> Task description
Below are the records; give again exactly the line with "S.27.01.04.05,r1720 [total hail", the line with "TBD Add diagram", and each line that lies between them, and nothing besides.

> Material shown
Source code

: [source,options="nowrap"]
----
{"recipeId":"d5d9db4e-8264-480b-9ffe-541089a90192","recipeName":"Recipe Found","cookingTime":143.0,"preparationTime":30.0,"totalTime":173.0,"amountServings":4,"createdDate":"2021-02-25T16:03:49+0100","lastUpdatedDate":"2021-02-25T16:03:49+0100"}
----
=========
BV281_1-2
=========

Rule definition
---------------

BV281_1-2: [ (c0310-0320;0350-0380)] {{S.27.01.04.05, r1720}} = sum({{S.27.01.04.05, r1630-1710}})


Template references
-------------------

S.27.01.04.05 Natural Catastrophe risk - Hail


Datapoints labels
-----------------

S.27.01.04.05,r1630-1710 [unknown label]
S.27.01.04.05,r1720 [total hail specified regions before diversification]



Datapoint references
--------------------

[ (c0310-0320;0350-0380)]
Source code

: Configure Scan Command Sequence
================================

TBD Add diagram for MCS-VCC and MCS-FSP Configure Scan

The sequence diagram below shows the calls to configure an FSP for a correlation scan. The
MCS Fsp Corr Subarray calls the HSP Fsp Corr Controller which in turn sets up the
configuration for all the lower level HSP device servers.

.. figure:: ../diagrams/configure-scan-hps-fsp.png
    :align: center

> Result of the task
S.27.01.04.05,r1720 [total hail specified regions before diversification]



Datapoint references
--------------------

[ (c0310-0320;0350-0380)]
Source code

: Configure Scan Command Sequence
================================

TBD Add diagram for MCS-VCC and MCS-FSP Configure Scan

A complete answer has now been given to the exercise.